Die Notenbank-Welt diskutiert viel darüber - aber sie weiß es nicht und sie hat keine profunde Antwort. So tut man erst mal das, was in solchen Phasen immer ansteht: Man wartet ab, kauft Zeit und lässt alles beim alten.
Treffen des EZB-Rates in Frankfurt
Genau in dieser Stimmung trifft sich in dieser Woche der EZB-Rat in Frankfurt. Große Erwartungen, die Notenbank werde dieses Mal einen Fahrplan für den Ausstieg aus dem Anleihekaufprogramm vorlegen, dürften wohl enttäuscht werden.

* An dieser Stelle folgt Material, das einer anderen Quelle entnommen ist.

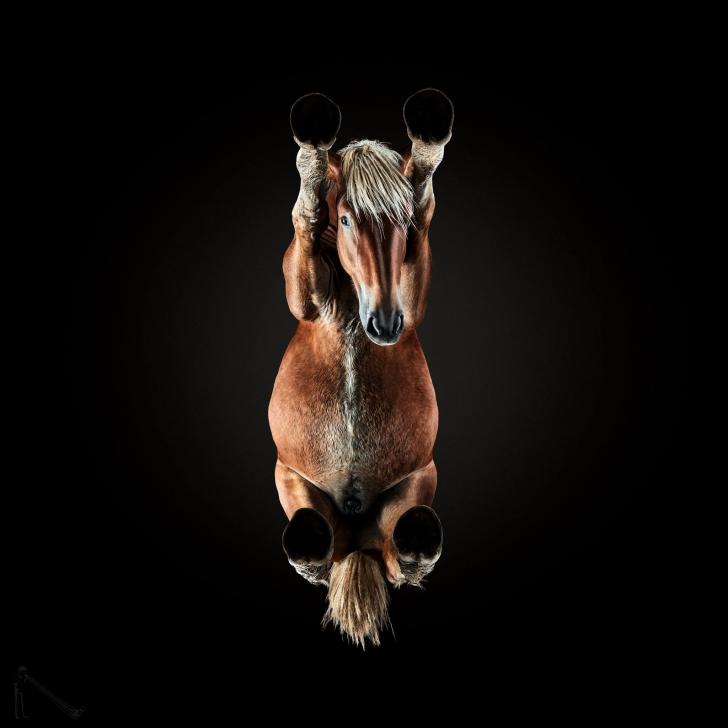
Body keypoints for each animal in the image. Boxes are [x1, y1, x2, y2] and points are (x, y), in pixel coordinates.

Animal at [264, 89, 452, 648]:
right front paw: (312, 155)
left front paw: (427, 143)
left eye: (403, 226)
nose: (385, 322)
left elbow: (423, 188)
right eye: (346, 220)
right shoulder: (304, 295)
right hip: (292, 483)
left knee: (401, 551)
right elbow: (305, 215)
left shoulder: (413, 296)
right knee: (313, 545)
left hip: (414, 485)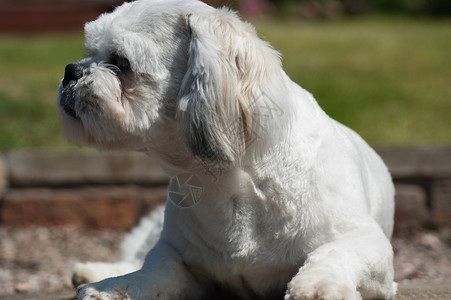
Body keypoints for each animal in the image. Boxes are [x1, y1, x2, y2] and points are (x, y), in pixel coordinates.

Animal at [57, 1, 400, 298]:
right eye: (89, 52)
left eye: (121, 63)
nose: (70, 70)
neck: (228, 181)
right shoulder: (177, 256)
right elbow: (151, 271)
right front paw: (114, 287)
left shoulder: (366, 243)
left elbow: (333, 253)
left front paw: (318, 286)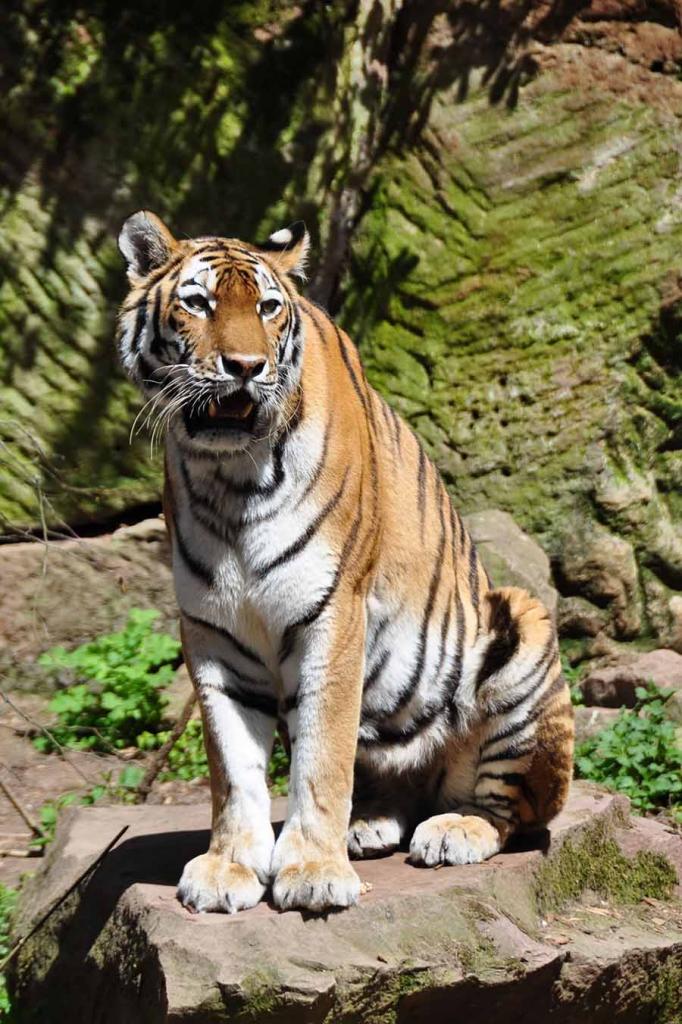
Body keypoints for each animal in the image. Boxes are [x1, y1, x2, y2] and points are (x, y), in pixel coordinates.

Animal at [116, 210, 574, 914]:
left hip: (521, 627)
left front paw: (311, 871)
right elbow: (233, 768)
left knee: (515, 813)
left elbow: (321, 756)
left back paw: (453, 831)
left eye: (268, 308)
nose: (244, 366)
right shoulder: (214, 634)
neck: (228, 476)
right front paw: (227, 868)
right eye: (198, 303)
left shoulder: (332, 611)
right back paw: (371, 824)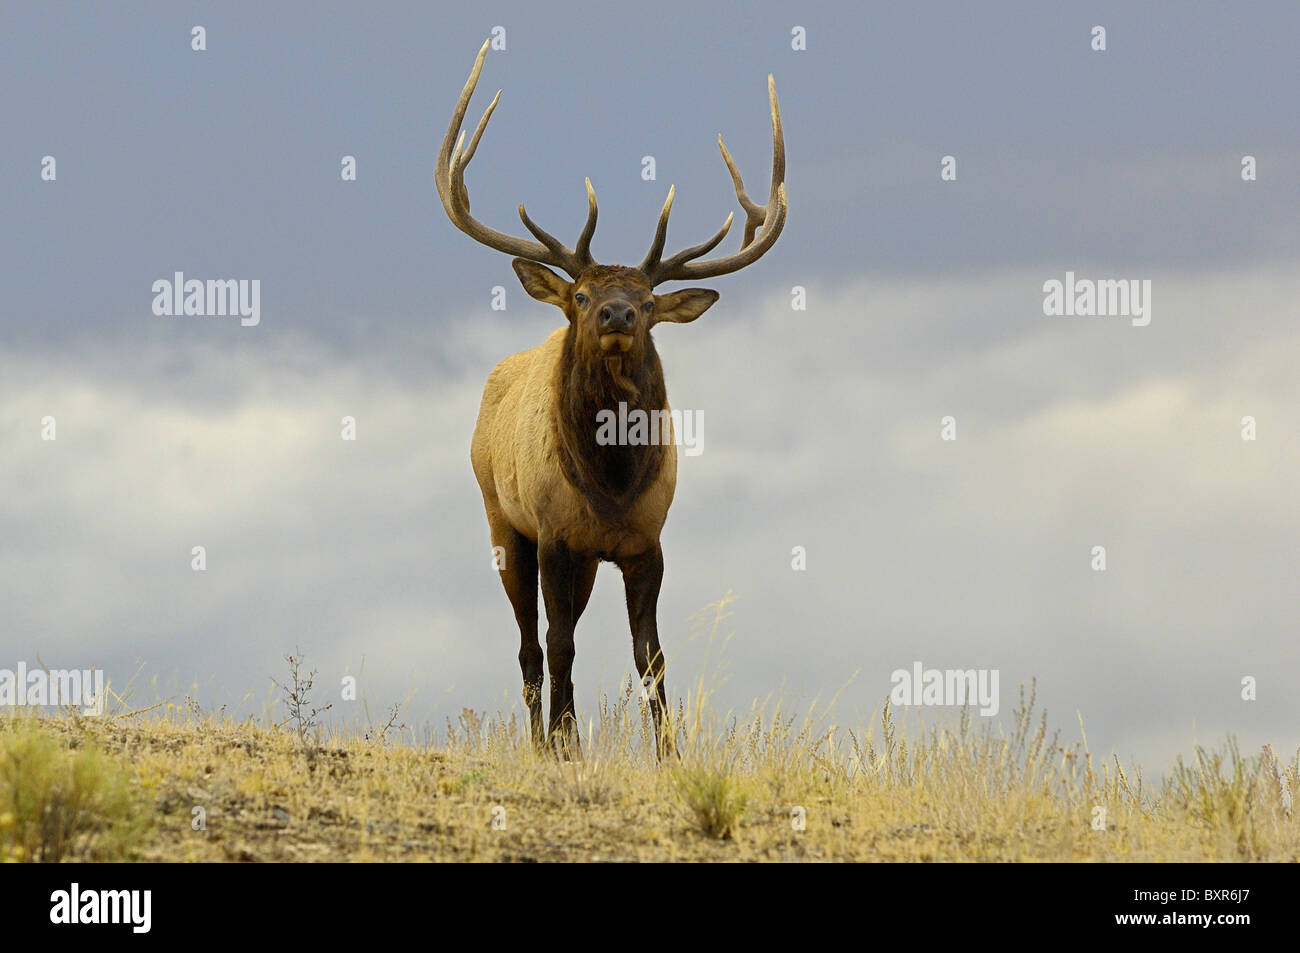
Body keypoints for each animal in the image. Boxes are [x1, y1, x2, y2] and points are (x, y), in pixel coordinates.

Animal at [436, 37, 785, 754]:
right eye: (581, 293)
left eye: (650, 301)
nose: (617, 313)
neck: (611, 483)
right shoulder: (552, 533)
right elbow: (559, 644)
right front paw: (566, 746)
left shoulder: (645, 540)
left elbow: (651, 654)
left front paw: (669, 753)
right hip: (502, 520)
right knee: (530, 645)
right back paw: (542, 739)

Zwar hatte Mario Draghi den für den Herbst angekündigt - doch die Jahreszeit ist lang und hat kalendarisch ja auch noch gar nicht begonnen.

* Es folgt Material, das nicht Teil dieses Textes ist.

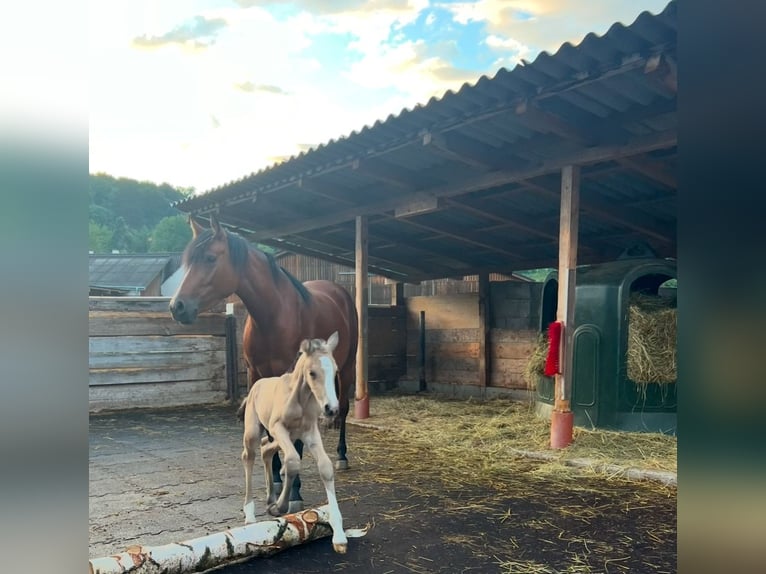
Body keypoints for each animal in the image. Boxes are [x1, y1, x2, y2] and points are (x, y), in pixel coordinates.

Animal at [169, 216, 360, 512]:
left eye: (211, 258)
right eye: (188, 261)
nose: (177, 306)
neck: (273, 315)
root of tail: (339, 291)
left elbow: (295, 440)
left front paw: (294, 492)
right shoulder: (256, 375)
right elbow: (270, 432)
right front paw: (277, 480)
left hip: (349, 367)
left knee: (345, 409)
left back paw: (342, 456)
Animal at [242, 336, 350, 556]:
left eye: (335, 371)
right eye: (312, 373)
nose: (331, 409)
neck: (300, 398)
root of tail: (257, 384)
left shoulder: (310, 433)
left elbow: (325, 467)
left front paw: (339, 537)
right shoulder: (279, 428)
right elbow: (292, 461)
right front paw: (279, 508)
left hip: (284, 438)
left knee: (266, 448)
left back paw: (270, 498)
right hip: (254, 431)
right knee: (249, 455)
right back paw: (250, 514)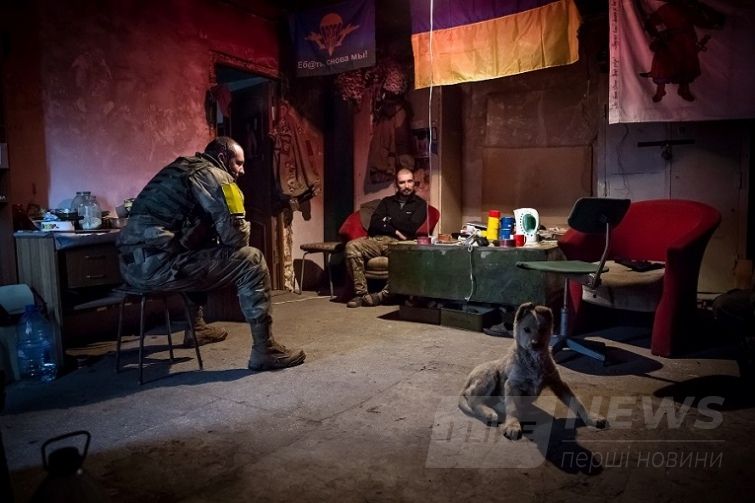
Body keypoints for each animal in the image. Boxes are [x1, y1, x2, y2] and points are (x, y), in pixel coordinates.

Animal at [459, 302, 609, 440]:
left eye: (542, 330)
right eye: (526, 329)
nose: (535, 344)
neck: (533, 361)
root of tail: (467, 379)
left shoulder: (558, 383)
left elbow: (577, 402)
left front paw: (591, 417)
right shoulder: (512, 384)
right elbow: (513, 407)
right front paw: (513, 425)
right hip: (490, 376)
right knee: (472, 399)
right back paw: (489, 413)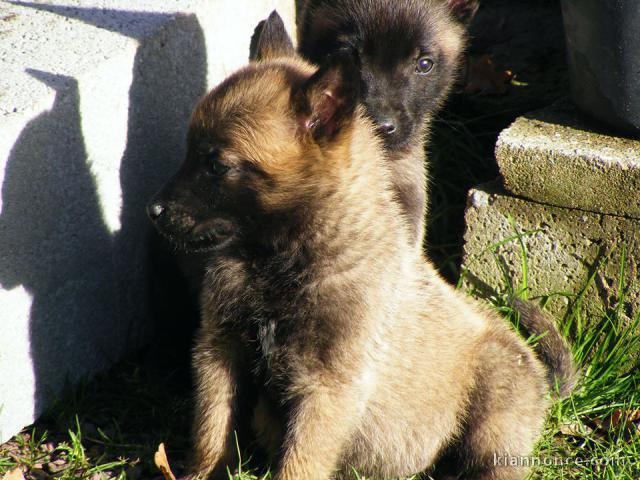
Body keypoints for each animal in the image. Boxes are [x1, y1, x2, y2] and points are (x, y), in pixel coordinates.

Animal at [148, 46, 572, 480]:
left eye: (217, 165)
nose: (153, 210)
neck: (281, 261)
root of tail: (541, 378)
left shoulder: (326, 388)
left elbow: (299, 464)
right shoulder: (220, 351)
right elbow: (212, 431)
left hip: (495, 413)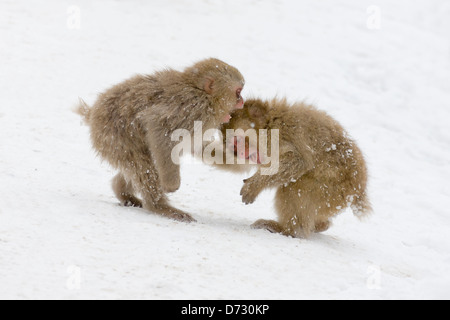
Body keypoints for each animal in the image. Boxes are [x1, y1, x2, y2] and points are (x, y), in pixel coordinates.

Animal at [77, 58, 246, 222]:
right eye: (238, 92)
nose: (243, 101)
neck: (205, 96)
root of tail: (93, 114)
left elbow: (199, 147)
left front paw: (242, 159)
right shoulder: (193, 108)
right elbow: (159, 128)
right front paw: (171, 185)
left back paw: (122, 191)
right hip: (112, 137)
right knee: (143, 164)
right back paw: (158, 206)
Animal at [221, 97, 372, 238]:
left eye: (238, 141)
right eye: (233, 148)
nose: (241, 154)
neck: (269, 124)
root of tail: (358, 191)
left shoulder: (280, 137)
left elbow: (298, 160)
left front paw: (254, 185)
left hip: (329, 190)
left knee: (294, 188)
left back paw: (287, 230)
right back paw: (321, 225)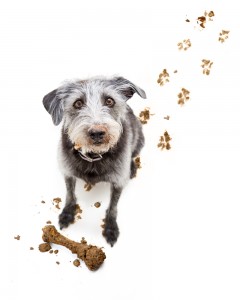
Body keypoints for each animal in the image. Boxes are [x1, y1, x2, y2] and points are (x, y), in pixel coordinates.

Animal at [42, 75, 145, 246]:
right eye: (78, 103)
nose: (97, 132)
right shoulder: (68, 173)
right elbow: (70, 195)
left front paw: (111, 228)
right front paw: (67, 214)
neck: (93, 157)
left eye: (110, 101)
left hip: (140, 140)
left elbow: (113, 207)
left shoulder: (118, 182)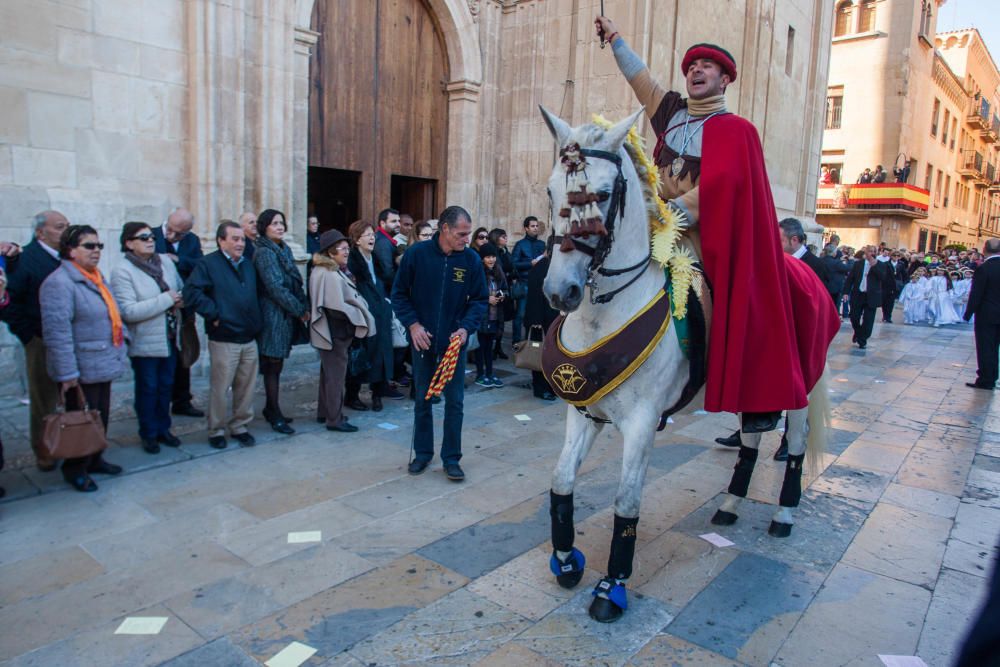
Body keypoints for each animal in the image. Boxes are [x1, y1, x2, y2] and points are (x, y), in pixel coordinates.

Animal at [540, 107, 828, 624]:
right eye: (552, 191)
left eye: (604, 195)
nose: (560, 292)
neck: (607, 310)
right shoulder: (584, 411)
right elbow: (561, 480)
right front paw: (567, 559)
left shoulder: (641, 421)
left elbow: (627, 500)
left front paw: (612, 586)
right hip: (747, 385)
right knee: (752, 438)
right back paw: (731, 504)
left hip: (799, 388)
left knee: (794, 445)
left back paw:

Die Mehrheit im EZB-Rat wird dafür plädieren, die lockere Geldpolitik fortzuführen. Zwar könnte über Ausstiegs-Szenerien gesprochen werden. Doch einen Zeitplan wird es wohl frühestens auf der Sitzung Ende Oktober geben. "Despacito" wird es also zugehen bei der Geldwende. Doch "despacito" heißt nicht "jamás" - niemals. Die Geldwende kommt - aber es wird deutlich länger dauern als erwartet.